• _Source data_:
════════════════
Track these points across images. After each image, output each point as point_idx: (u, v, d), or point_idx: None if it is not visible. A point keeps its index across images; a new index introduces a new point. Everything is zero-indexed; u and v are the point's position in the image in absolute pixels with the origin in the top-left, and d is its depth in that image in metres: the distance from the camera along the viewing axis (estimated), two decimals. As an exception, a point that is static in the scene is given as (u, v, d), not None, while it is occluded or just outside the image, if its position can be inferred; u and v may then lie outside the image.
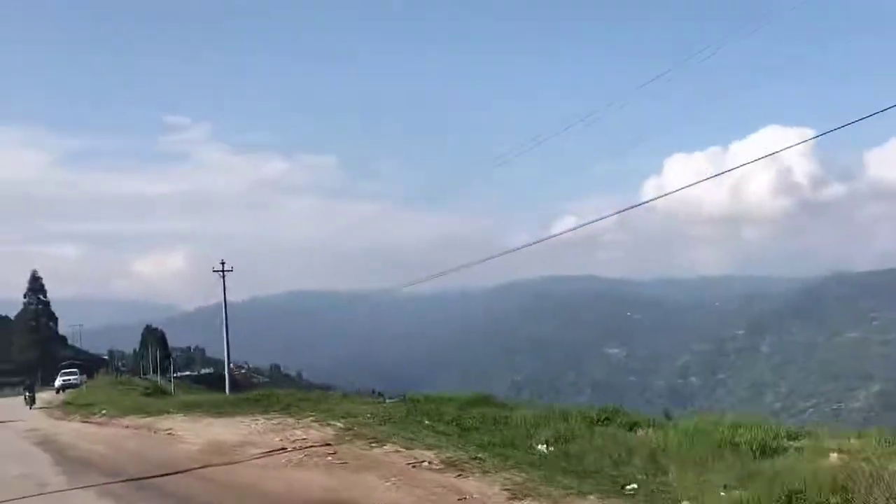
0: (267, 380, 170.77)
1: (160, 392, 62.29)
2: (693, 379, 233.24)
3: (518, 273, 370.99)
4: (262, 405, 23.42)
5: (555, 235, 33.55)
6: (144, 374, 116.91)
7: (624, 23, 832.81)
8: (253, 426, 18.95)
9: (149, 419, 24.28)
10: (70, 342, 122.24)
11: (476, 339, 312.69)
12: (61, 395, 53.64)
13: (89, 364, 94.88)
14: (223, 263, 47.42)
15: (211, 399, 29.93)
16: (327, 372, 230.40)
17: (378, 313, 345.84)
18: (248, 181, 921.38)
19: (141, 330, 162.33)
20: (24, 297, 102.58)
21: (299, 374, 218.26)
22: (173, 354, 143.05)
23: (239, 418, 20.87)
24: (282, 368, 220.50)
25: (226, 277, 46.20)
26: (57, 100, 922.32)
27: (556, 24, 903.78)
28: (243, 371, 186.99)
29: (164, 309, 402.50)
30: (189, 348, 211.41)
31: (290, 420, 19.29)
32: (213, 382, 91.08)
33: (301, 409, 21.55)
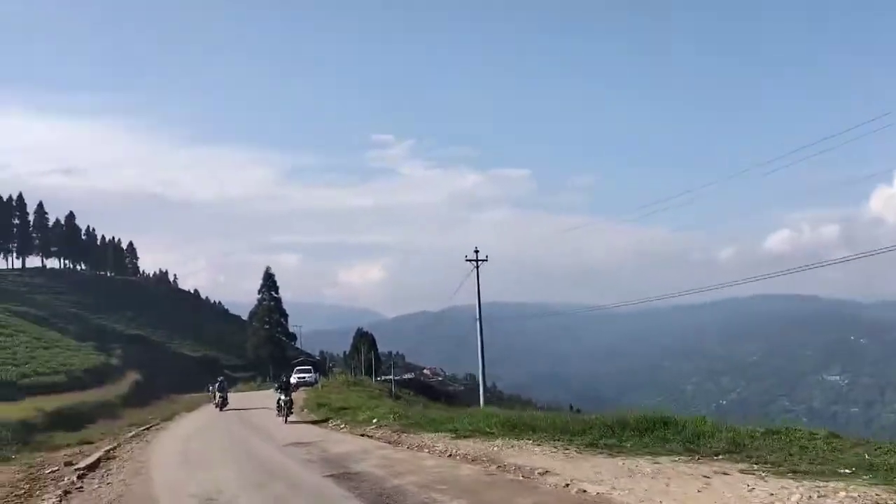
0: (462, 388, 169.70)
1: (397, 397, 55.83)
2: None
3: (726, 290, 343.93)
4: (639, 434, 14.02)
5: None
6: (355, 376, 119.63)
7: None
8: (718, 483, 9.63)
9: (473, 444, 15.81)
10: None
11: (678, 359, 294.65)
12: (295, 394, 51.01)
13: (315, 363, 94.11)
14: (477, 252, 40.23)
15: (531, 417, 18.70)
16: (520, 385, 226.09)
17: (575, 327, 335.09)
18: (444, 195, 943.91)
19: (345, 335, 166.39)
20: (259, 292, 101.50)
21: (494, 385, 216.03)
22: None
23: (638, 459, 11.89)
24: (477, 378, 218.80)
25: (476, 275, 40.03)
26: (278, 122, 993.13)
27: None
28: (440, 378, 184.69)
29: (366, 316, 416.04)
30: (390, 353, 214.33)
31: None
32: (419, 389, 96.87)
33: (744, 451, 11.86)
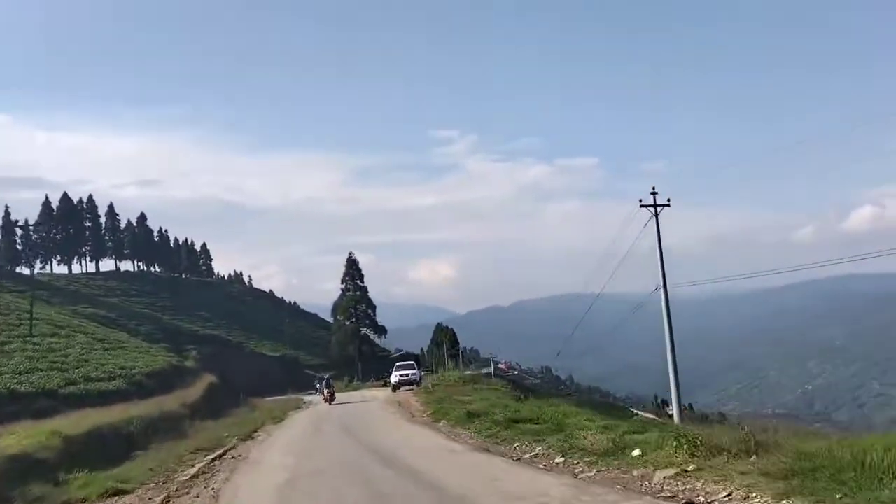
0: (538, 381, 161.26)
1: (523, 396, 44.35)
2: None
3: (809, 271, 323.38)
4: None
5: None
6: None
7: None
8: None
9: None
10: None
11: (761, 343, 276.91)
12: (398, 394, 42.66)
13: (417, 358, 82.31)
14: (654, 194, 29.04)
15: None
16: (595, 376, 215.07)
17: (647, 315, 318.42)
18: (511, 188, 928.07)
19: (418, 332, 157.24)
20: (342, 282, 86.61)
21: (570, 378, 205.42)
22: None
23: None
24: (553, 371, 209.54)
25: (656, 224, 27.16)
26: (343, 124, 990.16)
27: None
28: (515, 372, 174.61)
29: (437, 313, 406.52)
30: (463, 349, 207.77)
31: None
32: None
33: None
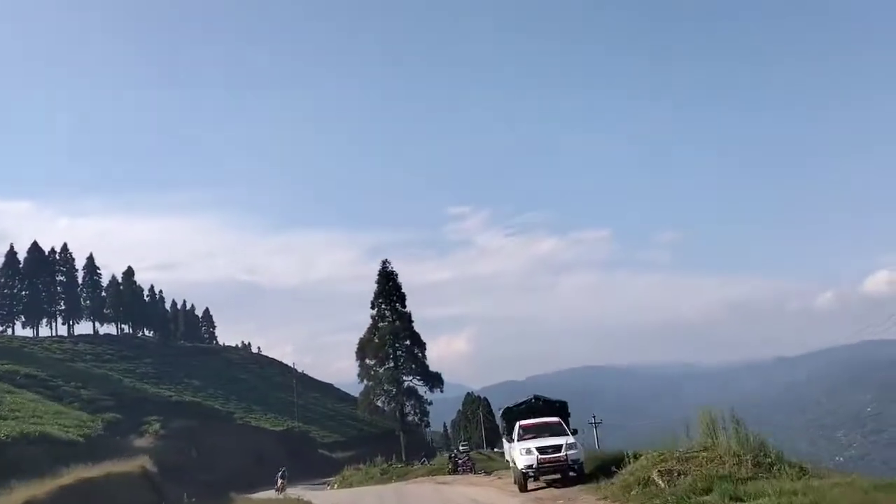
0: None
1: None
2: None
3: (827, 339, 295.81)
4: None
5: None
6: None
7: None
8: None
9: None
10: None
11: (788, 412, 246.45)
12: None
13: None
14: None
15: None
16: (624, 447, 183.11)
17: (674, 386, 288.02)
18: (524, 261, 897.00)
19: (435, 407, 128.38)
20: (372, 307, 50.78)
21: (598, 447, 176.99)
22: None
23: None
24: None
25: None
26: (358, 203, 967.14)
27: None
28: None
29: (453, 389, 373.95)
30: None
31: None
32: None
33: None
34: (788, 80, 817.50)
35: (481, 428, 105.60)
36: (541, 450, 18.90)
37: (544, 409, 23.59)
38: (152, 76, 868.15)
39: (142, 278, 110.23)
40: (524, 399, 24.65)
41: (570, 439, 19.65)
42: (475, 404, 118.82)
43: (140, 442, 45.32)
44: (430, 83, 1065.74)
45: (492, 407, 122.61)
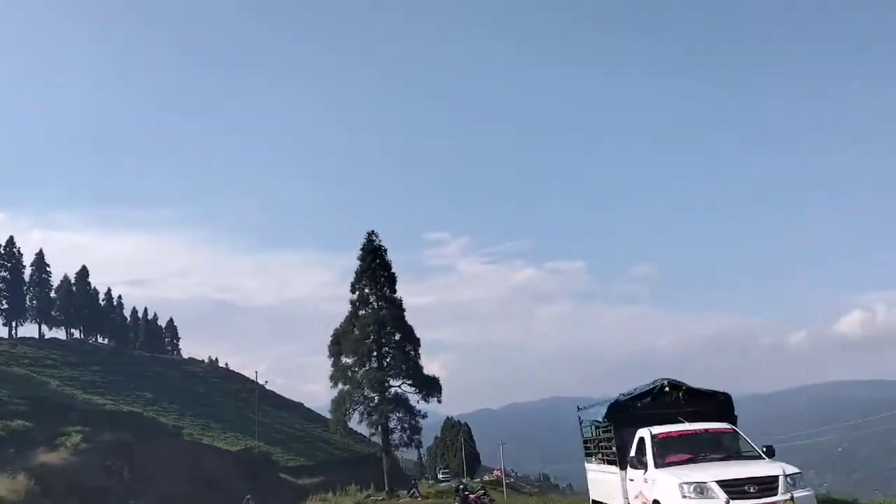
0: (536, 490, 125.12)
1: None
2: None
3: (800, 377, 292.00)
4: None
5: None
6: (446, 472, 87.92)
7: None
8: None
9: None
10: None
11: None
12: None
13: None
14: None
15: None
16: None
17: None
18: (502, 290, 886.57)
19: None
20: (352, 290, 40.95)
21: (570, 486, 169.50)
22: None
23: None
24: (551, 479, 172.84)
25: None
26: (334, 225, 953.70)
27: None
28: (511, 479, 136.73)
29: (427, 416, 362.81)
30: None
31: None
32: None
33: None
34: (769, 119, 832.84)
35: (461, 455, 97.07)
36: (732, 488, 9.31)
37: (692, 406, 12.73)
38: (130, 94, 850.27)
39: (109, 291, 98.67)
40: (646, 385, 13.66)
41: (788, 467, 10.07)
42: (454, 429, 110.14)
43: (48, 456, 35.75)
44: (409, 112, 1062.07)
45: (472, 433, 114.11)
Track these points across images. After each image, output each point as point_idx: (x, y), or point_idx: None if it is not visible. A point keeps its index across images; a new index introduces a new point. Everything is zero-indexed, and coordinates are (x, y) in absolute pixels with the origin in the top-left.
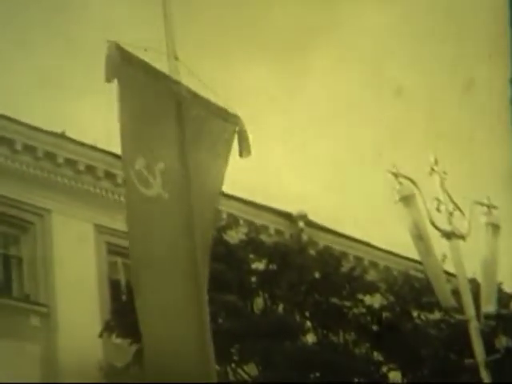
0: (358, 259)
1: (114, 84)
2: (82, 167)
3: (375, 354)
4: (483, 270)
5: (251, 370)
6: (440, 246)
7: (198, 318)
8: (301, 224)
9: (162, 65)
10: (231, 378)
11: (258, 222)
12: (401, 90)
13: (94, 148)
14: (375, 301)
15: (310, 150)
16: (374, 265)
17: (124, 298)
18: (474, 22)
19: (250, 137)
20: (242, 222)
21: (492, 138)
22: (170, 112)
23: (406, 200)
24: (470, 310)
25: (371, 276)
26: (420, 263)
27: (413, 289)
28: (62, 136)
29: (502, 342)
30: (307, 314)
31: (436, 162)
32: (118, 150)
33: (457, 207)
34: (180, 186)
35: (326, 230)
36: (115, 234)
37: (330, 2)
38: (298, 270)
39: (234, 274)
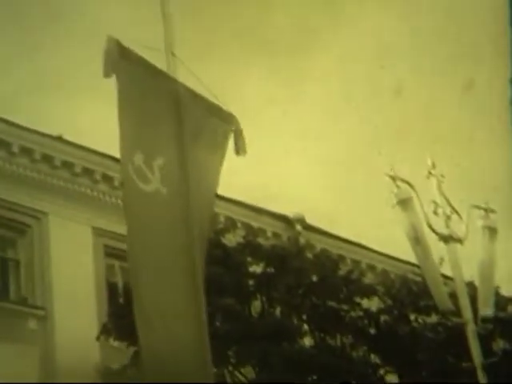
0: (356, 262)
1: (113, 86)
2: (79, 170)
3: (372, 356)
4: (480, 274)
5: (248, 372)
6: (437, 249)
7: (196, 319)
8: (298, 227)
9: (160, 65)
10: (228, 380)
11: (256, 224)
12: (400, 91)
13: (91, 151)
14: (373, 304)
15: (308, 152)
16: (371, 268)
17: (121, 300)
18: (474, 22)
19: (248, 137)
20: (239, 224)
21: (492, 138)
22: (169, 109)
23: (404, 203)
24: (468, 313)
25: (369, 279)
26: (417, 266)
27: (410, 292)
28: (59, 139)
29: (500, 345)
30: (304, 316)
31: (433, 166)
32: (115, 153)
33: (454, 210)
34: (178, 182)
35: (323, 233)
36: (113, 236)
37: (331, 2)
38: (296, 273)
39: (231, 277)
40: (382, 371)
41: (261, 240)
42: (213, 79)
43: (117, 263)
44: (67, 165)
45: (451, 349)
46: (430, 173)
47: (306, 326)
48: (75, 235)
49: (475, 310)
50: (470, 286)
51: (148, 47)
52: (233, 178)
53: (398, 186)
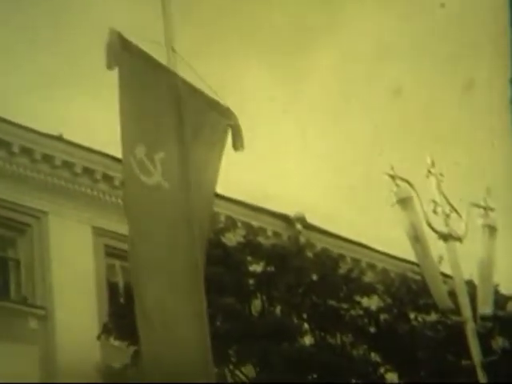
0: (356, 261)
1: (114, 86)
2: (79, 169)
3: (373, 355)
4: (480, 272)
5: (249, 371)
6: (437, 247)
7: (198, 318)
8: (298, 226)
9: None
10: (229, 379)
11: (256, 224)
12: (400, 90)
13: (91, 150)
14: (372, 303)
15: (308, 151)
16: (371, 267)
17: (122, 300)
18: (474, 22)
19: (247, 136)
20: (239, 224)
21: (492, 138)
22: (169, 102)
23: (403, 202)
24: (467, 312)
25: (368, 278)
26: (417, 265)
27: (410, 290)
28: (60, 138)
29: (499, 343)
30: (305, 315)
31: (433, 164)
32: (115, 153)
33: (454, 209)
34: (179, 176)
35: (323, 231)
36: (113, 236)
37: (330, 2)
38: (296, 272)
39: (231, 276)
40: (382, 370)
41: (261, 239)
42: (212, 77)
43: (117, 263)
44: (67, 164)
45: (451, 347)
46: (429, 172)
47: (306, 325)
48: (75, 235)
49: (474, 309)
50: (470, 284)
51: (149, 40)
52: (232, 177)
53: (397, 185)
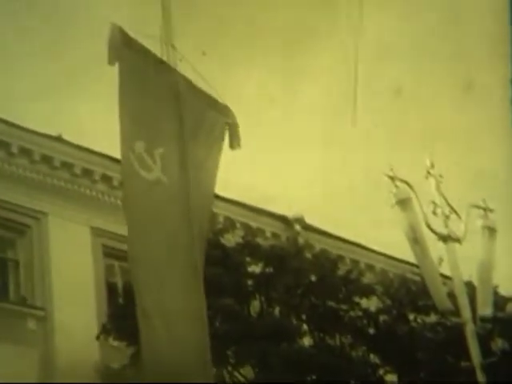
0: (355, 262)
1: (112, 87)
2: (78, 170)
3: (372, 356)
4: (479, 273)
5: (248, 372)
6: (436, 249)
7: (197, 316)
8: (297, 227)
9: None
10: (228, 380)
11: (255, 225)
12: (400, 90)
13: (90, 151)
14: (371, 304)
15: (307, 152)
16: (370, 268)
17: (121, 300)
18: (474, 22)
19: (246, 137)
20: (238, 225)
21: (492, 138)
22: (169, 99)
23: (403, 203)
24: (466, 313)
25: (368, 279)
26: (416, 266)
27: (409, 292)
28: (59, 139)
29: (498, 344)
30: (304, 316)
31: (432, 166)
32: (114, 153)
33: (453, 210)
34: (178, 173)
35: (322, 232)
36: (112, 236)
37: (330, 2)
38: (295, 273)
39: (230, 277)
40: (381, 371)
41: (260, 240)
42: (211, 76)
43: (116, 263)
44: (66, 165)
45: (450, 348)
46: (428, 173)
47: (305, 326)
48: (75, 235)
49: (474, 310)
50: (469, 285)
51: (149, 37)
52: (231, 177)
53: (396, 186)
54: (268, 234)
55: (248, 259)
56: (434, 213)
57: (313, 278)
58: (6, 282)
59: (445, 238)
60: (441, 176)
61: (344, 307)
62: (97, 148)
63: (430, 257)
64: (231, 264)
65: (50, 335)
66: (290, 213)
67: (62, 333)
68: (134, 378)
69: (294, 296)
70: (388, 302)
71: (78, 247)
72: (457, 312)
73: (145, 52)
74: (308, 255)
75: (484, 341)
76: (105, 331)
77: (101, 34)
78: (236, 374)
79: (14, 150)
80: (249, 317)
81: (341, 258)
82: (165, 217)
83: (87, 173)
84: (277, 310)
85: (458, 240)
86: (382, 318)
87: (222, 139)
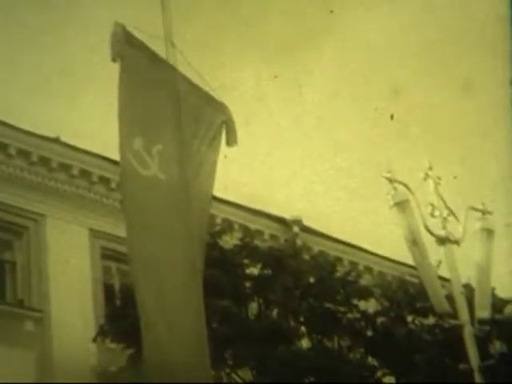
0: (353, 264)
1: (110, 88)
2: (76, 172)
3: (370, 359)
4: (477, 275)
5: (246, 374)
6: (434, 251)
7: (195, 312)
8: (295, 229)
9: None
10: (226, 382)
11: (253, 226)
12: (400, 91)
13: (88, 153)
14: (370, 306)
15: (306, 153)
16: (368, 270)
17: (118, 302)
18: (474, 22)
19: (245, 137)
20: (236, 226)
21: (492, 139)
22: (169, 97)
23: (401, 205)
24: (464, 315)
25: (366, 281)
26: (414, 268)
27: (407, 294)
28: (57, 140)
29: (496, 347)
30: (302, 318)
31: (430, 168)
32: (112, 155)
33: (451, 212)
34: (177, 169)
35: (320, 234)
36: (109, 238)
37: (329, 2)
38: (293, 274)
39: (228, 279)
40: (379, 373)
41: (258, 242)
42: (210, 76)
43: (114, 265)
44: (64, 167)
45: (448, 351)
46: (427, 174)
47: (303, 328)
48: (72, 237)
49: (472, 312)
50: (467, 287)
51: (148, 34)
52: (229, 179)
53: (395, 188)
54: (266, 236)
55: (246, 261)
56: (433, 215)
57: (311, 280)
58: (3, 283)
59: (443, 240)
60: (439, 178)
61: (342, 309)
62: (95, 150)
63: (428, 259)
64: (229, 266)
65: (47, 337)
66: (288, 214)
67: (59, 334)
68: (131, 380)
69: (291, 298)
70: (386, 304)
71: (75, 249)
72: (455, 314)
73: (146, 50)
74: (306, 257)
75: (482, 343)
76: (102, 333)
77: (101, 34)
78: (234, 375)
79: (12, 151)
80: (247, 319)
81: (339, 259)
82: (163, 214)
83: (85, 174)
84: (275, 312)
85: (456, 242)
86: (380, 320)
87: (220, 137)
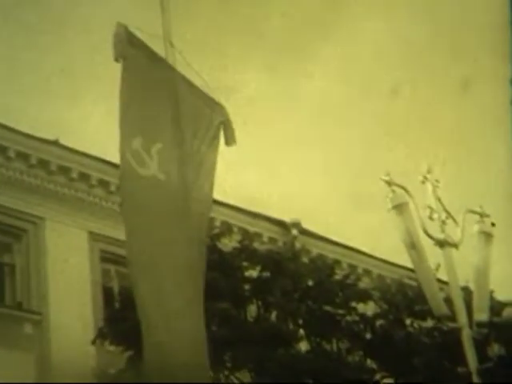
0: (352, 267)
1: (110, 90)
2: (75, 175)
3: (368, 361)
4: (476, 278)
5: (244, 377)
6: (433, 254)
7: (196, 316)
8: (294, 232)
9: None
10: None
11: (252, 229)
12: (399, 91)
13: (87, 155)
14: (368, 309)
15: (305, 155)
16: (367, 273)
17: (117, 305)
18: (474, 22)
19: (245, 139)
20: (235, 229)
21: (492, 139)
22: (169, 97)
23: (399, 208)
24: (463, 318)
25: (364, 284)
26: (413, 271)
27: (406, 297)
28: (56, 143)
29: (495, 349)
30: (300, 321)
31: (429, 171)
32: (112, 158)
33: (449, 215)
34: (176, 169)
35: (319, 237)
36: (109, 241)
37: (329, 3)
38: (292, 277)
39: (227, 282)
40: (378, 376)
41: (257, 245)
42: (209, 77)
43: (113, 268)
44: (63, 170)
45: (447, 354)
46: (425, 177)
47: (301, 331)
48: (71, 240)
49: (470, 315)
50: (466, 290)
51: (148, 34)
52: (229, 182)
53: (393, 191)
54: (265, 239)
55: (245, 264)
56: (431, 218)
57: (310, 283)
58: (2, 286)
59: (441, 243)
60: (437, 181)
61: (341, 312)
62: (94, 152)
63: (426, 262)
64: (228, 268)
65: (46, 339)
66: (287, 217)
67: (58, 337)
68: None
69: (290, 301)
70: (385, 306)
71: (74, 251)
72: (453, 317)
73: (147, 50)
74: (305, 260)
75: (480, 346)
76: (101, 336)
77: (101, 34)
78: (232, 378)
79: (11, 154)
80: (245, 321)
81: (338, 262)
82: (162, 216)
83: (84, 177)
84: (273, 315)
85: (454, 245)
86: (378, 322)
87: (219, 138)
════════════════
• _YOUR ASSIGNMENT_: Looking at the entries above, how many lines contain the word "visible"? Answer with the number alone.

• _ANSWER BOX_: 2